Add Bands and Chains to Boost Strength
Table of Contents
Add Bands and Chains to Boost Strength
by: Robbie Durand
Its not uncommon to see many gyms to have bands and chains next to the squat racks and bench press. Using bands and chains is a form of variable resistance training that can add variety to your training routine. Variable resistance modes, such as bands and chains have been and are currently being supplemented into strength, power, and velocity training programs to elicit neuromuscular and possibly changes in muscle size. The use of plyometric training such as drop jumps, plyo-pushups has been shown to increase muscle size and strength. High-velocity exercise explosive exercise like the use of bands and chains may spur new muscle growth as high-intensity, heavy-load exercise with the recruit primarily type 2 muscle fibers, which are the most prone to muscle growth. Much of the benefit of variable resistance training can be attributed to providing the neuromuscular system with an overload stimulus, in which muscles adapt to being required to move under greater loads than those they encounter during everyday activities.
Band-resisted ballistic and plyometric training such as the use of bench press bands and chains can be used to magnify the stretch shortening cycle, increasing the amount of eccentric potential energy stored in the involved musculotendon units, enhancing the rate of force and velocity development, and possibly power produced during the subsequent concentric phase.
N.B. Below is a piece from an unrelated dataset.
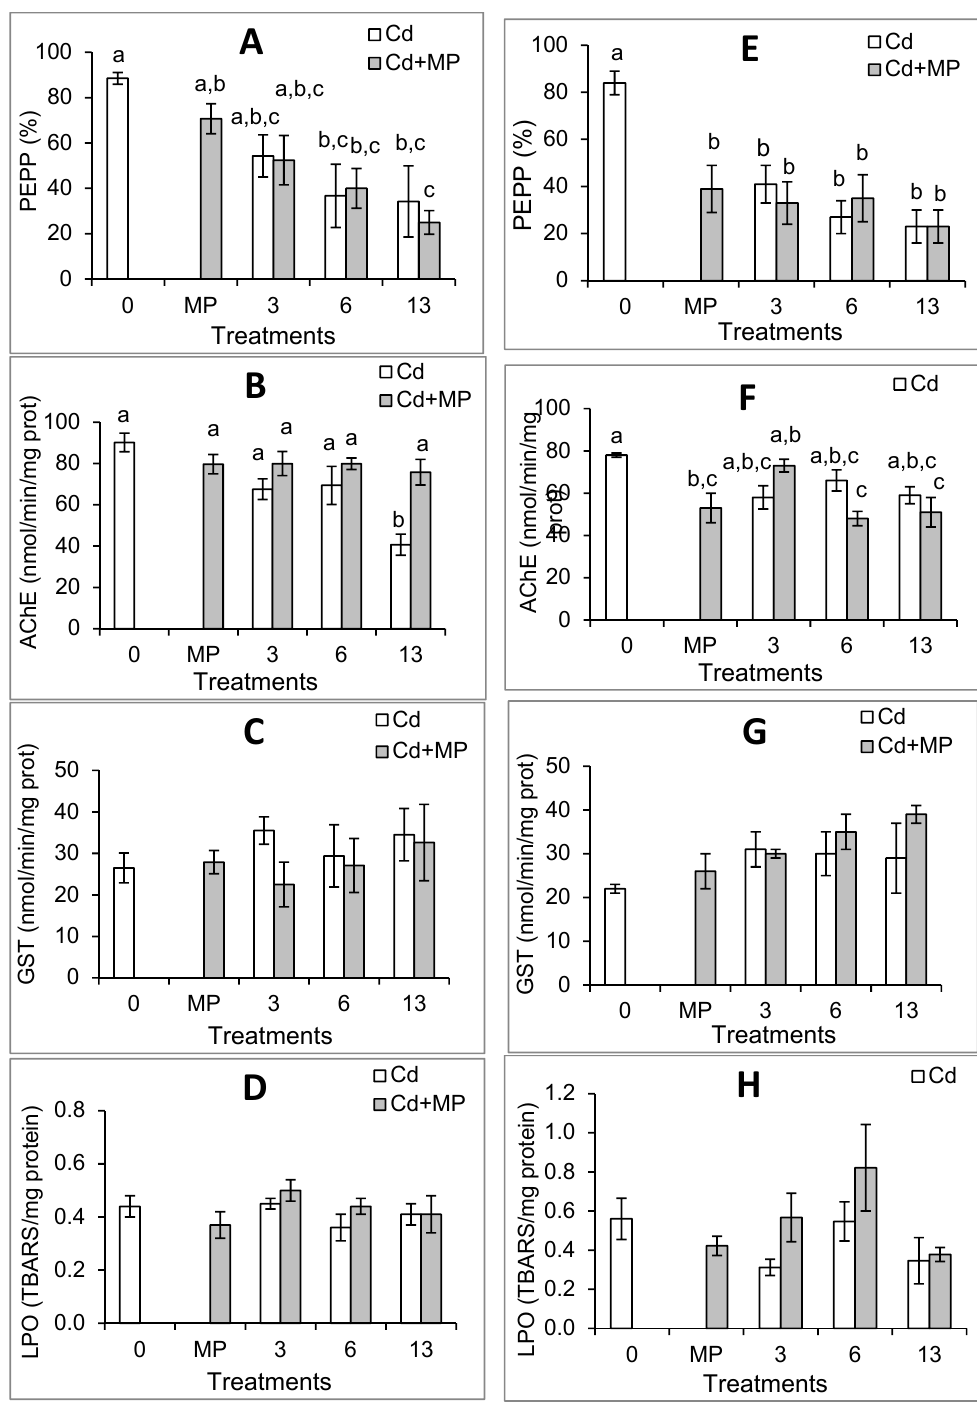
Figure 1. Mean and standard error ( N = 3–9 per treatment) of predatory performance, acetylcholinesterase activity and lipid peroxidation levels Pomatoschistus microps juveniles from the estuaries of Minho (A–D) and Lima (E-H) Rivers exposed to cadmium and microplastics individually and in mixture. A and E—predatory performance. B and F—Acetylcholinesterase activity. C and G—Glutathione S -transferases activity. D and H—Lipid peroxidation levels. 0—control. MP—treatment containing 0.14 mg/L of microplastics only. 3, 6, 13—treatments containing 3, 6 and 13 mg/L of cadmium (alone or in mixture with microplastics). Di ff erent letters above the bars indicate statistically significant di ff erences among treatments (Tukey’s test, p ≤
Think of your muscle as a rubber band, the When you pull back the rubber band to its most stretched point it is able to store energy for it to get back to normal size again. When skeletal muscle is stretched during the eccentric portion of muscle contraction, the tendon lengthens and the tendon is able to store energy like the rubber band and enables the muscle to spring back when it is contracted, like a rubber band.
Bands and Chains Beat Conventional Exercise for Strength
A previous study found that replacing some of the free weight resistance with elastic band resistance during bench press training resulted in greater increases in strength over a 13 week training period compared to bench pressing with traditional fixed resistance. The common features of variable resistance training machines are the presence of cables, pulleys, or other devices to create variability, coupled with the placement of the user in a fixed position to ensure that the user cannot recruit other muscle groups to assist in the completion of the prescribed movements.
Research Confirms Bands and Chains Boost Strength
The latest meta-analysis conducted in the Journal of Strength and Conditioning Research confirms that bands and chains are legit for increasing strength. The purpose of this study was to compare in a meta-analysis the effects of a long-term (>= 7 weeks) variable resistance training program using chains or elastic bands and a similar constant resistance program in both trained adults practicing different sports and untrained individuals. Seven studies involving 235 subjects fulfilled the selection and inclusion criteria. Variable resistance training led to a significantly greater mean strength gain than conventional weight training. An extra 5% increase in 1RM and thus 2x greater strength gains on the bench. An extra 11% increase in 1RM and thus 2.6x greater strength gains for squats. Long-term variable resistance training training using chains or elastic bands attached to the barbell emerged as an effective evidence-based method of improving maximal strength both in athletes with different sports backgrounds and untrained subjects.
Soria-Gila MA, Chirosa IJ, Bautista IJ, Chirosa LJ, Salvador B. EFFECTS OF VARIABLE RESISTANCE TRAINING ON MAXIMAL STRENGTH: A META-ANALYSIS. J Strength Cond Res. 2015 May 8.
McMaster, D, Cronin, J, and McGuigan, M. Forms of variable resistance training. Strength and Conditioning Journal, 31(1): 50-64, 2009.
Anderson, C, Sforzo, G, and Sigg, J. The effects of combining elastic tension and free weight resistance on strength and power in athletes. Journal of Strength and Conditioning Research 22(2): 567-574, 2008.
Bellar, D, Muller, M, Barkley, J, Kim, C, Ida, K, Ryan, E, Bliss, M, and Glickman, E. The effects of combined elastic and free-weight tension on one-repetition maximum strength in the bench press. Journal of Strength and Conditioning Research 25(2): 459-463, 2011.
Wallace B, Winchester, J, and McGuigan, M. Effects of elastic bands of force and power characteristics during the back squat exercise. Journal of Strength and Conditioning Research 20(2): 268-272, 2006.